The website also starts working after hours. A patient at 10 pm on a Tuesday night, deciding how to spend their remaining FSA benefits, can browse your actual frames instead of ending up on an online retailer's site. That browsing session turns into a pre-selected frame list that your optician sees before the appointment.
The Math on Your Practice
Here's a simple calculation. The average independent practice does around 3,000 comprehensive exams per year.⁶ Industry capture rate sits between 55% and 65%.⁷ Each percentage point improvement in capture rate represents roughly $15,000 to $30,000 in additional annual revenue.⁸
One practice saw a 13% increase in frame capture rate within 12 weeks of adding online frame browsing.⁹ Patients who pre-shop arrive ready to buy, convert at higher rates, and take less optician time. All because a product page on your website ranked for the search they were already going to make.
Product page SEO works. The real number to look at is how much revenue your five-page website leaves invisible to Google every month.
What It Takes to Get There
Putting hundreds of product pages on your practice website sounds like a massive undertaking. It's not. The frame data already exists in your EHR system and in industry databases. The challenge has always been connecting that data to your website in a way that creates individual, indexable pages.
Your EHR knows which frames you carry, and that same data already lives in the Optify catalog. When those systems connect to your website, every brand gets a landing page and every frame gets its own product page with images, descriptions, pricing, and virtual try-on capability. Your ten-page website becomes a 300-page website overnight. Google starts finding you for searches it never knew you existed for.
Some practices have gone live in under a week. The inventory syncs daily, so when you add or drop a brand, the website updates automatically. No manual product entry. No photographing every frame. The data does the work.
Getting Started
If you want to see how your current website stacks up, try this: go to Google and search for your top-selling frame brand plus your city name. If your practice doesn't appear in the first page of results, your website isn't doing the job.
Then count your pages. Not the sections of your homepage, but your actual indexed pages.
If you're under 20, you're competing with one hand tied behind your back against retailers who have thousands.
Closing that visibility gap isn't something you can solve with a blog post or a social media strategy. It's a structural problem that requires brand pages and product pages built from your actual frame inventory in a way that search engines can find.
Practices that have made this shift are seeing more patients find them through frame-specific searches and higher conversion rates from patients who arrive already knowing what they want.
If you want to see what your practice website could look like with your full frame inventory online, book a quick walkthrough, and we'll show you what Optify practices are seeing.

- - - - -

• _Work instruction_:
According to the excerpt on practice website product pages, how often does the frame inventory sync to the website? The records that follow were drawn from a separate source.

(Saved data entries)
- - - - -

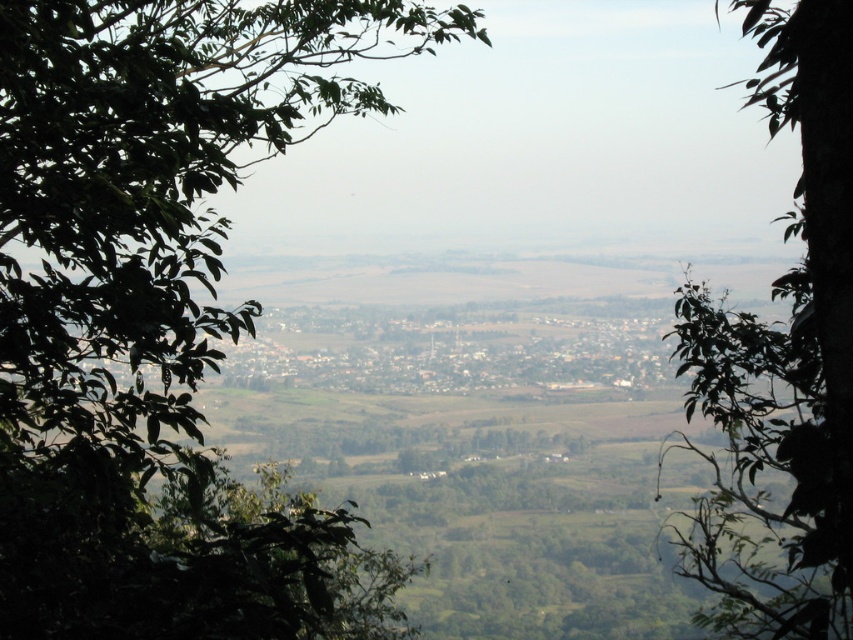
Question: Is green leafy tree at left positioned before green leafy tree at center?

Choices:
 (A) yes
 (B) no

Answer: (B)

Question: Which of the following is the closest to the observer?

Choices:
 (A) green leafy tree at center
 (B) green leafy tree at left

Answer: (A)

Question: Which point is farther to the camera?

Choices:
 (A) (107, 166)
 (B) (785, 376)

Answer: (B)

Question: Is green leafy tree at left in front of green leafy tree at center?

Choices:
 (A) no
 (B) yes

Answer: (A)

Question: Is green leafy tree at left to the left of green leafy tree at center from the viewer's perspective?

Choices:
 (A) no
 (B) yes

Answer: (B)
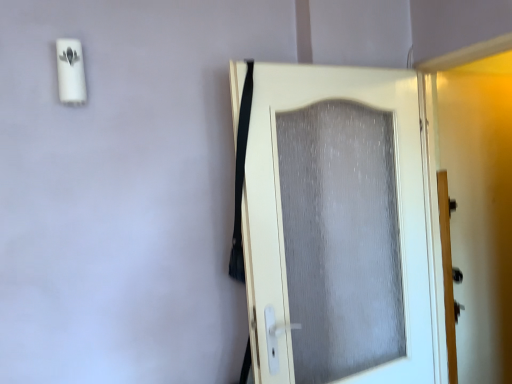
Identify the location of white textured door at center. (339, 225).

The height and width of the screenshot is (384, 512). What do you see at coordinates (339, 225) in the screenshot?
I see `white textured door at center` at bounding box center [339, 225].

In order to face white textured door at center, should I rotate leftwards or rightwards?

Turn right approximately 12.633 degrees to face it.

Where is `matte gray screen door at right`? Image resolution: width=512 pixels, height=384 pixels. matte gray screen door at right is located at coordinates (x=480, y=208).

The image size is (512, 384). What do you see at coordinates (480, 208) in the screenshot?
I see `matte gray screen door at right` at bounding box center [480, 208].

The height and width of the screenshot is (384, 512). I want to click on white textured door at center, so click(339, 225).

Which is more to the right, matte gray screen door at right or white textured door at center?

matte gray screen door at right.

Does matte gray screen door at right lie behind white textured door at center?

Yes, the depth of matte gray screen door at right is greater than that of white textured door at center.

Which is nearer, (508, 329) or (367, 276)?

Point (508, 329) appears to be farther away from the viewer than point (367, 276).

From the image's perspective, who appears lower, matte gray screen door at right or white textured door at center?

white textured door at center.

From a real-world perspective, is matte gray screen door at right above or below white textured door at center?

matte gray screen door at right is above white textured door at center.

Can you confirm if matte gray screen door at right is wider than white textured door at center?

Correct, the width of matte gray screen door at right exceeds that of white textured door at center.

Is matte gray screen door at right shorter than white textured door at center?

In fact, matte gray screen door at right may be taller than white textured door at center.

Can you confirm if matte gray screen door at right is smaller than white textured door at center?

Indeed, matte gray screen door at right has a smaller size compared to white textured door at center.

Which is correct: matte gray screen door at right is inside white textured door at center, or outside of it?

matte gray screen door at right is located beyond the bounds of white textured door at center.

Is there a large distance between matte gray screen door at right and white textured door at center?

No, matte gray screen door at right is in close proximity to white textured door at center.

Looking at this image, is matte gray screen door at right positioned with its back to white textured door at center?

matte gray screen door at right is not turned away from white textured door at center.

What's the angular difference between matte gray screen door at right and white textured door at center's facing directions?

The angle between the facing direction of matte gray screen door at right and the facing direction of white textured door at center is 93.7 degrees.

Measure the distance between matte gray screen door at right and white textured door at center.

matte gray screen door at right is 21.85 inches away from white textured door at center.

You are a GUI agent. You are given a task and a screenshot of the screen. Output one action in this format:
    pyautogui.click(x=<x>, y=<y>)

- - - - -

• _Solution to this task_:
The inventory syncs daily.